━━━ SOURCE ━━━

Store file information in an SQLite database

xarvex commented 6 months ago

The current JSON schema used takes up a fair amount of space for JSON data, and can take some time to process a large number of files. As well, it is prone to write corruption. SQLite will help both space and performance concerns, and we can do further mitigations to avoid the mentioned corruption.

Trevo525 commented 6 months ago

I was typing up an issue on this when I saw yours, so I will copy/paste it here.

Here is what I see as the layout of the database. Don't take this as me saying, "do things this way" but more as a starting point for a discussion on what the SQLite database would look like. Then some more well-verse people in Python and this project specifically can improve upon this.

Entity: (TABLE) These are the files and maybe more?
- id: (INT) Auto-incrementing column.
- filename: (VARCHAR(32)) Example, "the-cake-is-a-lie.png", "cat.jpg", "dog.gif"
- path: (VARCHAR(260)) I chose 260 because that's the max path length in windows. Open to suggestions though, Linux and Mac may have more/less restrictions here..
- fields: (TABLE?) This would be what points to the tags and the collations I believe. If that's the case, I would think this would need to be another table and it would use the ID to point to each tag and collation.
Tag: (TABLE)
- id: (INT) Auto-incrementing column
- name: (VARCHAR(32)?) the Display name of the tag. I put 32 somewhat randomly.
- shorthand: (VARCHAR(32)?) I'm not sure what this even is. I would love an explanation.
- aliases: (VARCHAR(32)?) If the name is "TV Shows", aliases could include TV, TV Series, etc.
- subtag_ids: (TABLE?) If the Tag is Movies, the subtag_id could point to a tag called Shrek. Like Entity > Fields above, if this holds more than one value, it will need to be it's own table. One more thing I was thinking about here, is that there is a chance a user might accidentally create a loop which could break something in the future. For a very basic example of what I mean, If you make Shrek a subtag of Movies, it should not be possible to make Movies a subtag of shrek. Even if there are tags in between the two like, Movies/DreamWorks/Shrek/Movies
- color: (VARCHAR(32)?) Color the tag will display on the UI.
Collation: (TABLE) I'm not 100% sure what a collation is in the context of this program. I was thinking that it would be grouping things by images, audio, video, etc. But, that could be a single field in the Entity table. I would love to hear more about this.
- id: (INT) Auto-incrementing column
- title: (VARCHAR(32)?)
- e_ids_and_pages: (?) I'm not sure what this is for.

━━━ STORED ROWS ━━━

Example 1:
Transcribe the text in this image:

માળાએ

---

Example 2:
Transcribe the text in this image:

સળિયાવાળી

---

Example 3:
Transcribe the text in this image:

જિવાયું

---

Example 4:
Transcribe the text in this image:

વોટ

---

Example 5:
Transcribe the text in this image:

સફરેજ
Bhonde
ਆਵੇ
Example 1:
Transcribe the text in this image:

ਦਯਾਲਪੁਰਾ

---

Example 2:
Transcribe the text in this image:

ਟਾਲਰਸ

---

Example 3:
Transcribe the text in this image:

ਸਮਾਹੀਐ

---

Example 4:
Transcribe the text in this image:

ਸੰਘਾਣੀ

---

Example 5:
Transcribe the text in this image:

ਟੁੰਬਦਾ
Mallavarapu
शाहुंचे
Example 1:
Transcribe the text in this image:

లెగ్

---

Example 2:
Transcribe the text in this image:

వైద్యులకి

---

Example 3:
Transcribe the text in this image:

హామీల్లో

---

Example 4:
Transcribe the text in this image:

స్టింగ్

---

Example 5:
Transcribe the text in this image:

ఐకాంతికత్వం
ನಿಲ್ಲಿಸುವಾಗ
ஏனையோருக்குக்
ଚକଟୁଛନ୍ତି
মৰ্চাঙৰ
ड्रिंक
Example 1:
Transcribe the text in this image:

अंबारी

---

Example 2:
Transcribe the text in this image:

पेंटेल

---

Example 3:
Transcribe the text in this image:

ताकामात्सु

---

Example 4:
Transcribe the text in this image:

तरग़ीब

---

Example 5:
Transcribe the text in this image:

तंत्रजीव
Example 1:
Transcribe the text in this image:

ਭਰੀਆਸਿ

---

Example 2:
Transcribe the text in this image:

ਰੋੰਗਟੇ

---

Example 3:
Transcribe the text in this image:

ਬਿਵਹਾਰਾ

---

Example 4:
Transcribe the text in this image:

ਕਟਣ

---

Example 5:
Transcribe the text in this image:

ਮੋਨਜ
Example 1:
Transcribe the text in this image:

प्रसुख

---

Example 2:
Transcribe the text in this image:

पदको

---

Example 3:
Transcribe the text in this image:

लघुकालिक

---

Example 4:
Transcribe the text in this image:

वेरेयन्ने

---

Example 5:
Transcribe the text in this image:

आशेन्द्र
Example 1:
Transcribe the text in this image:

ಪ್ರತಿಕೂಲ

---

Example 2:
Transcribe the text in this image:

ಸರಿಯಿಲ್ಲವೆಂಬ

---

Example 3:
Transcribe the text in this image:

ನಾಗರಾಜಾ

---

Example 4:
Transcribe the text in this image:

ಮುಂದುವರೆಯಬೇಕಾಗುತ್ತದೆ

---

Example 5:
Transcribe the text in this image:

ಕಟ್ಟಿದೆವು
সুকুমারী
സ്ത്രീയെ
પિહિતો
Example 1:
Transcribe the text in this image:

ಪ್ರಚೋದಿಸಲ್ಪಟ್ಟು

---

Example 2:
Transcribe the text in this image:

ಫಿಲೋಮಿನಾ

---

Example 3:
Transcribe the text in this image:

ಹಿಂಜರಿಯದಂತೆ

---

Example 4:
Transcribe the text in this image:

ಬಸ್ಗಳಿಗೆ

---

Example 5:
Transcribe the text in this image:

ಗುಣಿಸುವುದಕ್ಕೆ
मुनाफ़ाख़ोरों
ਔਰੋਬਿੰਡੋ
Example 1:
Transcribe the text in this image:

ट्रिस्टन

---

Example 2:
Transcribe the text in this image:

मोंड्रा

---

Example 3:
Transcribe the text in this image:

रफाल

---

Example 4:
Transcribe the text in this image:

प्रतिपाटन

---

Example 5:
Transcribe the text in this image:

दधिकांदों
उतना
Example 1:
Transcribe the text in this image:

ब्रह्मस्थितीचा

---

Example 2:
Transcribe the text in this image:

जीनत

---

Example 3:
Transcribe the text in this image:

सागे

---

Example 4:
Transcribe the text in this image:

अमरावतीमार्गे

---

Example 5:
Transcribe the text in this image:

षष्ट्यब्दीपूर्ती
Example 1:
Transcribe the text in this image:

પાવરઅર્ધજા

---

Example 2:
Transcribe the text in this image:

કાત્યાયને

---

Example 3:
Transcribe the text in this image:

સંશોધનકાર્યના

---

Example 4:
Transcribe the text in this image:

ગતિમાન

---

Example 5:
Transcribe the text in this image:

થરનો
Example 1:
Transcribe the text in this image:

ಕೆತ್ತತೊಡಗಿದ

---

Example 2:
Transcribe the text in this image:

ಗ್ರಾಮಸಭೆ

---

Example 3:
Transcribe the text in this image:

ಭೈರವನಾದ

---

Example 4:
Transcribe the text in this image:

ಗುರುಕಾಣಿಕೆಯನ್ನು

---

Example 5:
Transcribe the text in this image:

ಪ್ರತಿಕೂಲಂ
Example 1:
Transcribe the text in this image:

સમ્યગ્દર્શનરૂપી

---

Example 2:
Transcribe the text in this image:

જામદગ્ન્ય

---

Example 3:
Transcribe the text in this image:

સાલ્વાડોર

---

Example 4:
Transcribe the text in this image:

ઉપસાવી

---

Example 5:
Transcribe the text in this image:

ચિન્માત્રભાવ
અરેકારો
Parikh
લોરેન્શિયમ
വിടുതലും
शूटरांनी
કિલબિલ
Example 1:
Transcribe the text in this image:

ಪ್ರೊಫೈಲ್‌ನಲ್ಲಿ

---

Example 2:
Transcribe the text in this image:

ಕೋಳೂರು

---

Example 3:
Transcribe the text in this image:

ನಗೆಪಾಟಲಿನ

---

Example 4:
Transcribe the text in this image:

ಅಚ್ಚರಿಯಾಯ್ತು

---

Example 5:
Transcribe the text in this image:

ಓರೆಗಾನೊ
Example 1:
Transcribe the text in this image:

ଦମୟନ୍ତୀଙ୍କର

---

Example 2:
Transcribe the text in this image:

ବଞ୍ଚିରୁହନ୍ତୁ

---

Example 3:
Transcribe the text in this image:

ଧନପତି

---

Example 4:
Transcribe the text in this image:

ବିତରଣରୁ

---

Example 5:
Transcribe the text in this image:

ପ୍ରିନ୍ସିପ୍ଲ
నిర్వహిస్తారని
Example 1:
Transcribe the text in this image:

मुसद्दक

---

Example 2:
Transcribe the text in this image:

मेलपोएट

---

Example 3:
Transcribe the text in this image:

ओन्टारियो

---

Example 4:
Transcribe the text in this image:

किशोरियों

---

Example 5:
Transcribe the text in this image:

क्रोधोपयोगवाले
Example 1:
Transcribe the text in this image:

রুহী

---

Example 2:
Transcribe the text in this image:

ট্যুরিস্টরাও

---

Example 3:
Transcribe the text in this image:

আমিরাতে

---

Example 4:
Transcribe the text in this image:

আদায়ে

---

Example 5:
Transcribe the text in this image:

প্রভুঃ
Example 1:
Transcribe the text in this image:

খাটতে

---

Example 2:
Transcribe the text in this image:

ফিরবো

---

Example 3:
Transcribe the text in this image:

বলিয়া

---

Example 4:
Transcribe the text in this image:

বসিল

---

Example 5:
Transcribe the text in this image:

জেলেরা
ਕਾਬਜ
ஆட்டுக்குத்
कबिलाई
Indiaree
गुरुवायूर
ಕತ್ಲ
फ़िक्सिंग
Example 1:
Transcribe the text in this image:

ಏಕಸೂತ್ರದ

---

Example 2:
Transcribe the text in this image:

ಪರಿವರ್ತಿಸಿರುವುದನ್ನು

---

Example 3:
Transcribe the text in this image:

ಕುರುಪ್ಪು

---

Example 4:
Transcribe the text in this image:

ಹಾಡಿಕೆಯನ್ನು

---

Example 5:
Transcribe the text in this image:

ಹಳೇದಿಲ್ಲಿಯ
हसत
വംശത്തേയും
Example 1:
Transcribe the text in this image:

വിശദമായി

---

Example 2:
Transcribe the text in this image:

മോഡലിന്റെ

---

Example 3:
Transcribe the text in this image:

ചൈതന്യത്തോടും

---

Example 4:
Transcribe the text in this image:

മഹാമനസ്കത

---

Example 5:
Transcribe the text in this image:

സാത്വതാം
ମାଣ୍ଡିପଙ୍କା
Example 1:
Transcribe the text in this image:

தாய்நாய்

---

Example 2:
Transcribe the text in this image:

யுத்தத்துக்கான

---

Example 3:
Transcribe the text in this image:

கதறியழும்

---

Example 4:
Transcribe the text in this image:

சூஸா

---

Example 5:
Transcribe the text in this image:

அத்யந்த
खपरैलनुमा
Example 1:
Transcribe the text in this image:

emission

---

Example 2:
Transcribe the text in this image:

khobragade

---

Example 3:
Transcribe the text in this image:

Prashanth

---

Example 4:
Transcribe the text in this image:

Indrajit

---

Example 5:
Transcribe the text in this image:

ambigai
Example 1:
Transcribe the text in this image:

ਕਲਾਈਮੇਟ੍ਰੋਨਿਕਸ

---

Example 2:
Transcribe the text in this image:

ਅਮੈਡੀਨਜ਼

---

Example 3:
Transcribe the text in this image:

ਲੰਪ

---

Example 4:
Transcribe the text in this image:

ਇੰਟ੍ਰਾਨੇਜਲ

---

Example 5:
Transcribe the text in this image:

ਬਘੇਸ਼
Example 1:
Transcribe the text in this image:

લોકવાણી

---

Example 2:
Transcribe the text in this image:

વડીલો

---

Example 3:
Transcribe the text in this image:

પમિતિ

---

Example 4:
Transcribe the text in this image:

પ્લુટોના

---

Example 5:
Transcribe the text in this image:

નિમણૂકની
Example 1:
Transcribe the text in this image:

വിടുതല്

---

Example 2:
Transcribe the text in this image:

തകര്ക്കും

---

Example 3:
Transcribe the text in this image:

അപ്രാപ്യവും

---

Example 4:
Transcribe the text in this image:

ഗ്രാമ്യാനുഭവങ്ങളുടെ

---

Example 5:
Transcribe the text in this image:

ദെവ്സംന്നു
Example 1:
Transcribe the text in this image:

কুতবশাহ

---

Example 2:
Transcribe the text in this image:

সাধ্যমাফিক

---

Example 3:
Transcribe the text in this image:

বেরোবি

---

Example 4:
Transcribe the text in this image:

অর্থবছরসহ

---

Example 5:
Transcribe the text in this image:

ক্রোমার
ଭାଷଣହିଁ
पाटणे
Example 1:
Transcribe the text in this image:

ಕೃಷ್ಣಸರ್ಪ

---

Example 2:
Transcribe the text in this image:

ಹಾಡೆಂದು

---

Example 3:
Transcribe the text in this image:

━━━

JOBS:
A: In the thread about moving file information into an SQLite database, which columns are proposed for the Tag table? List them by name.
B: From the thread about moving file information into an SQLite database, reproduce verbatim the passage from "Trevo525 commented 6" to "more/less restrictions here..".
The items have no role in what is asked here.

ANSWERS PROVIDED:
A: id, name, shorthand, aliases, subtag_ids, color

B:
Trevo525 commented 6 months ago

I was typing up an issue on this when I saw yours, so I will copy/paste it here.

Here is what I see as the layout of the database. Don't take this as me saying, "do things this way" but more as a starting point for a discussion on what the SQLite database would look like. Then some more well-verse people in Python and this project specifically can improve upon this.

Entity: (TABLE) These are the files and maybe more?
- id: (INT) Auto-incrementing column.
- filename: (VARCHAR(32)) Example, "the-cake-is-a-lie.png", "cat.jpg", "dog.gif"
- path: (VARCHAR(260)) I chose 260 because that's the max path length in windows. Open to suggestions though, Linux and Mac may have more/less restrictions here..